_What the exercise asks_: Look through the entries for the string "Rendered" and copy every line where it shows up.

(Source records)

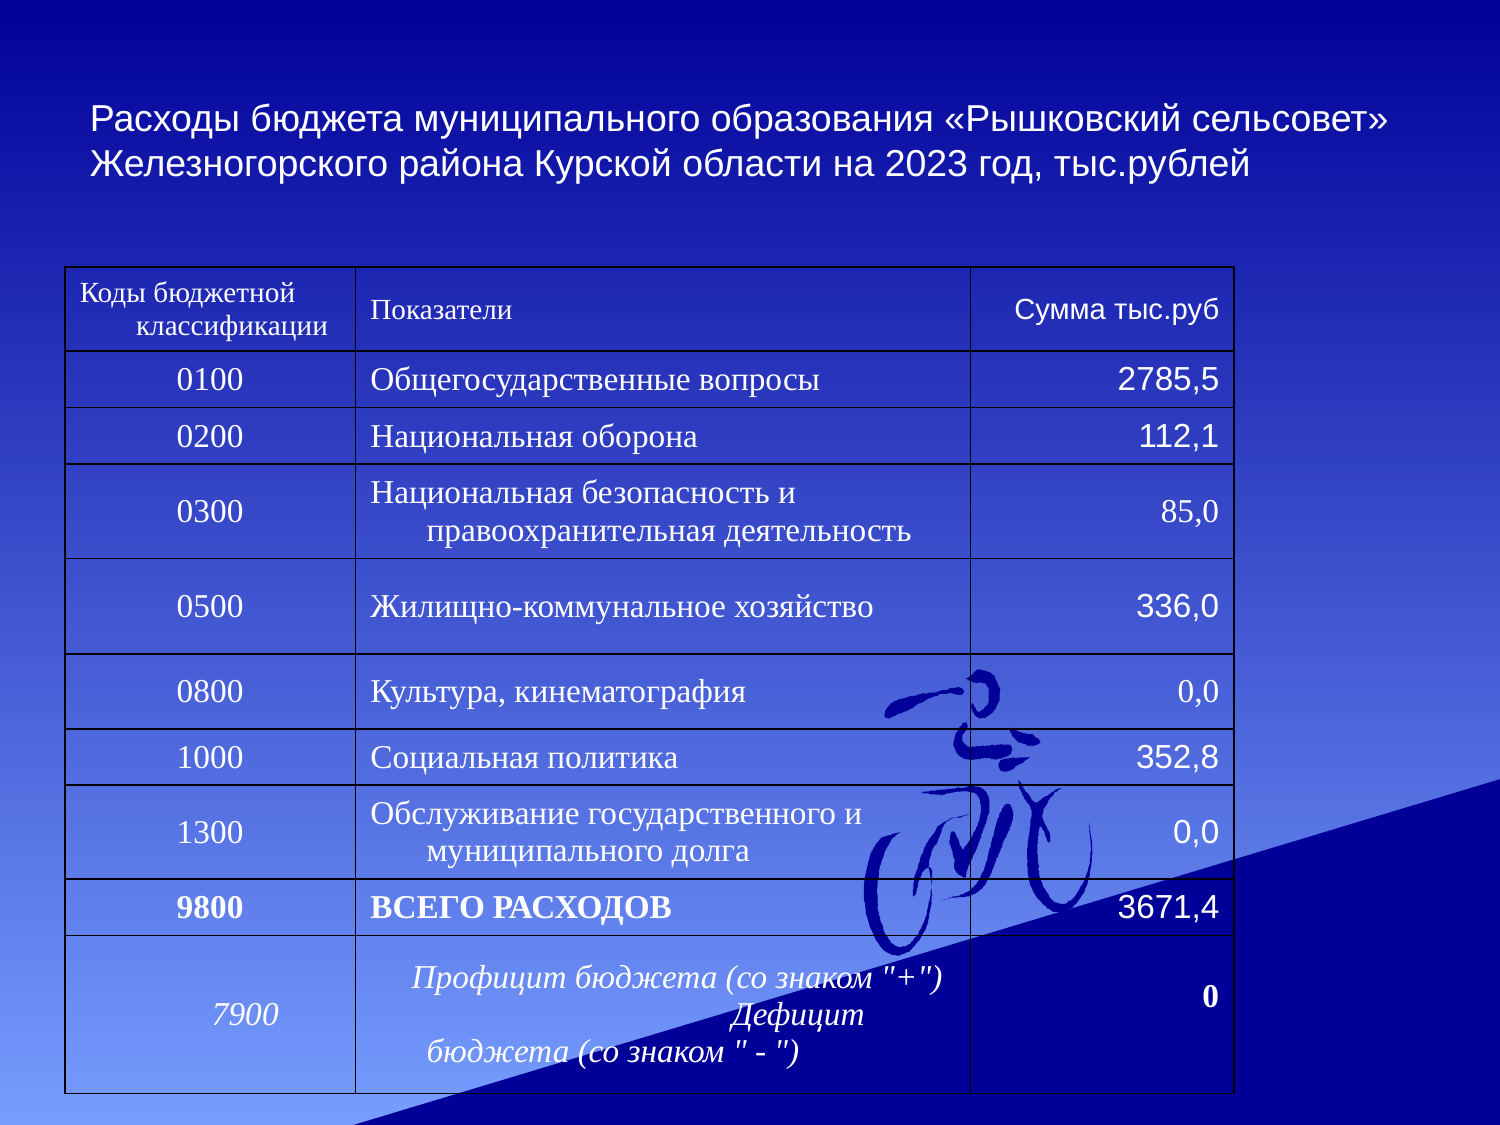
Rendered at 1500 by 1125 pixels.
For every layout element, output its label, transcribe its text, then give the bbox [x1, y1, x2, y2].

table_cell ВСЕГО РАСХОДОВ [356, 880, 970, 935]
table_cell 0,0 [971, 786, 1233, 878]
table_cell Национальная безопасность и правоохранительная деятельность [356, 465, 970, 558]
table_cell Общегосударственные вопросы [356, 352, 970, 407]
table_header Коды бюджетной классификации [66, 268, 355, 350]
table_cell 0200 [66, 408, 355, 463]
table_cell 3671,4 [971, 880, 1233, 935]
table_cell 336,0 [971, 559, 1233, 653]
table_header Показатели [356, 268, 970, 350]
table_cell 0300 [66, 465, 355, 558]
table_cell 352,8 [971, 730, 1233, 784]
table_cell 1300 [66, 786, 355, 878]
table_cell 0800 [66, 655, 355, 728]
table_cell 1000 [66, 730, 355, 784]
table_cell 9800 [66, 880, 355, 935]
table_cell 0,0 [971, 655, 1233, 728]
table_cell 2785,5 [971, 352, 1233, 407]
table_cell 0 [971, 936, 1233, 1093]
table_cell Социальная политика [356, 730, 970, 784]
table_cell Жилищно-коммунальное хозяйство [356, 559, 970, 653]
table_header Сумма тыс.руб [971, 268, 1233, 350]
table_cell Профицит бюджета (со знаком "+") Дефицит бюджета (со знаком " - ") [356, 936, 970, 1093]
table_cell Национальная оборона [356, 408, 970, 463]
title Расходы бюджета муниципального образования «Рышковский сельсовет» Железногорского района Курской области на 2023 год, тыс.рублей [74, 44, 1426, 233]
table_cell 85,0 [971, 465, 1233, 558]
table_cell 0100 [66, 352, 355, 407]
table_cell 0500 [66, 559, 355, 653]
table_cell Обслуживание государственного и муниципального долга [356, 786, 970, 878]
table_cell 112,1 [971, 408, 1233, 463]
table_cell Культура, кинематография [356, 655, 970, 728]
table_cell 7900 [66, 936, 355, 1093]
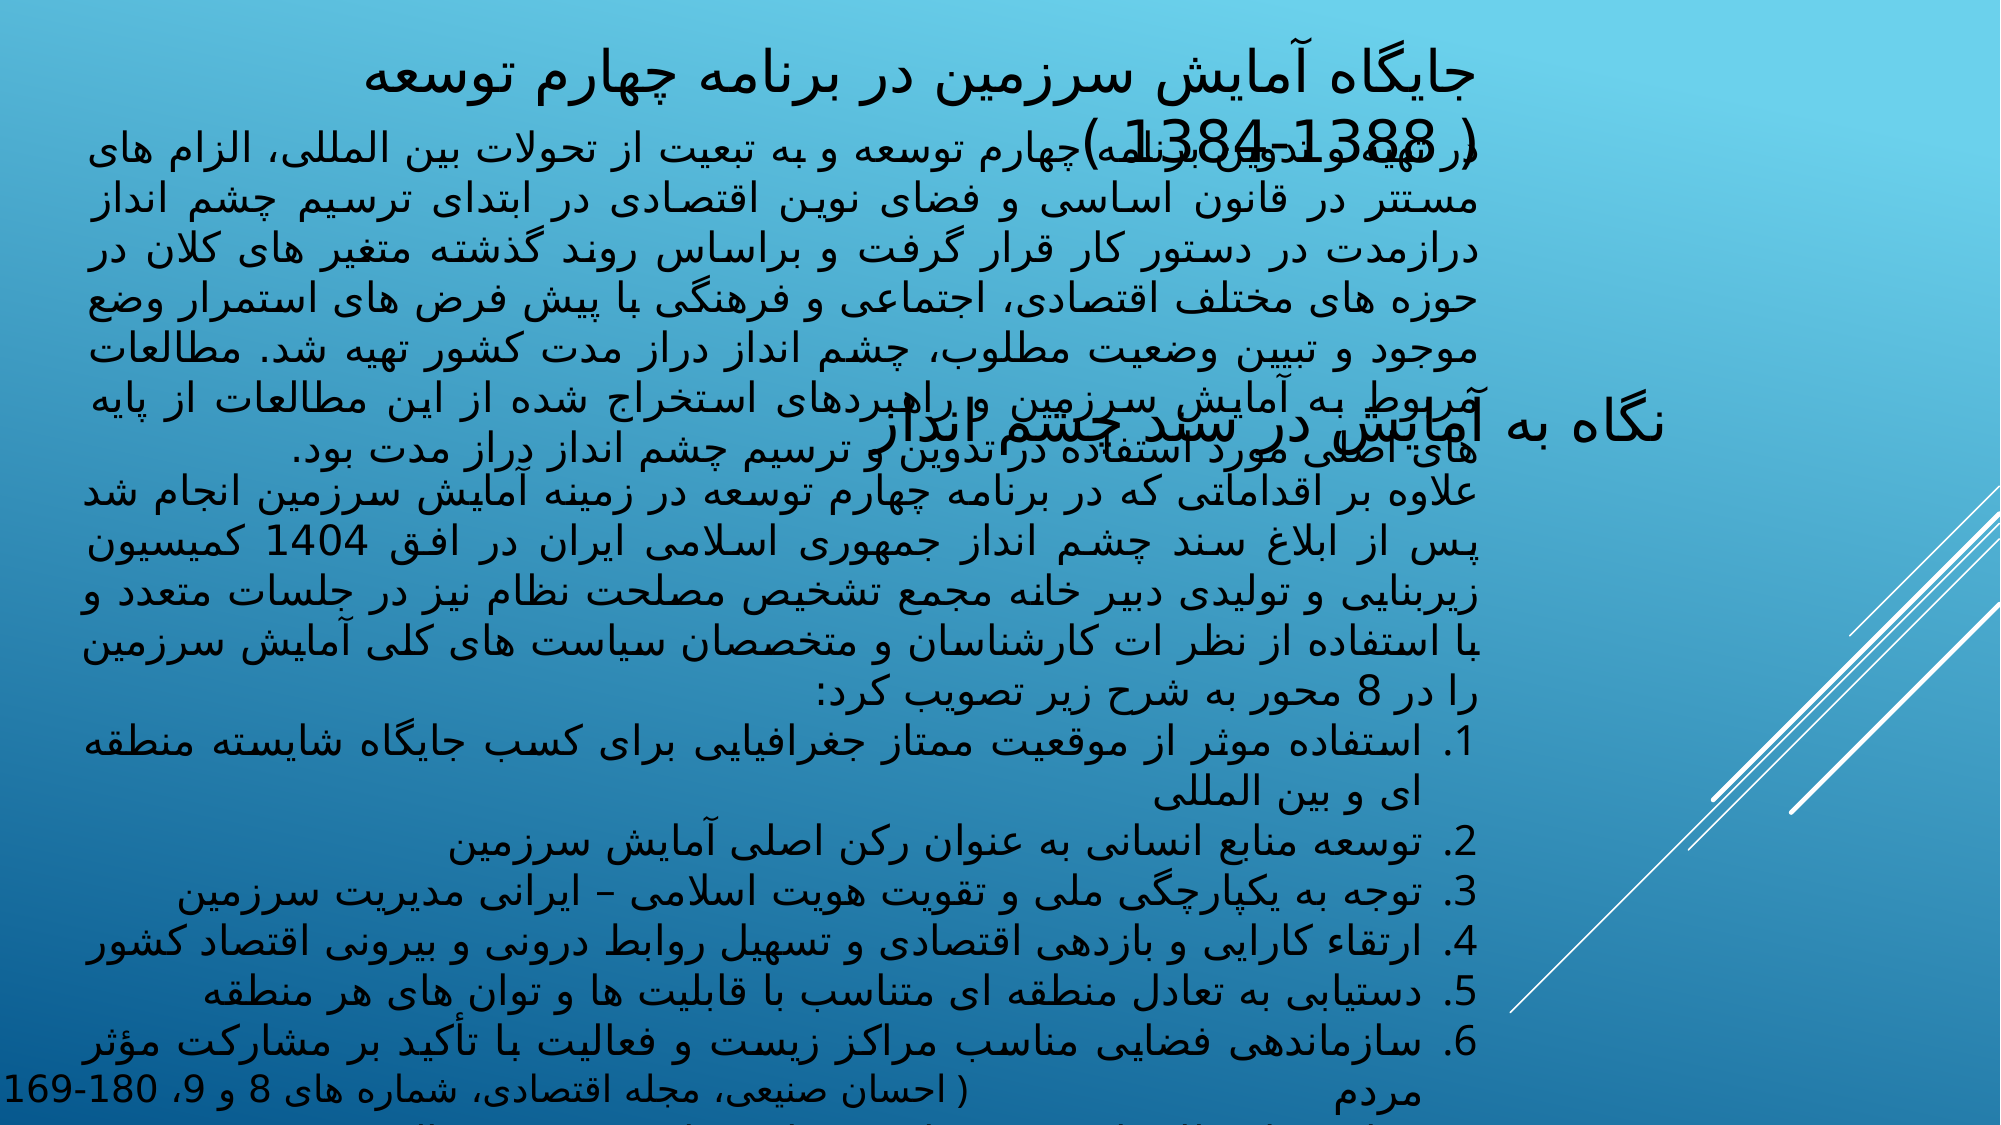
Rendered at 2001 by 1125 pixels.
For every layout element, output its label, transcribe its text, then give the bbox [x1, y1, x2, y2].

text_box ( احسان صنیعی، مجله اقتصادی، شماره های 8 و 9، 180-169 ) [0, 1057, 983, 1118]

_Result of this exercise_:
Rendered at 1500 by 1125 pixels.
Rendered at 2001 by 1125 pixels.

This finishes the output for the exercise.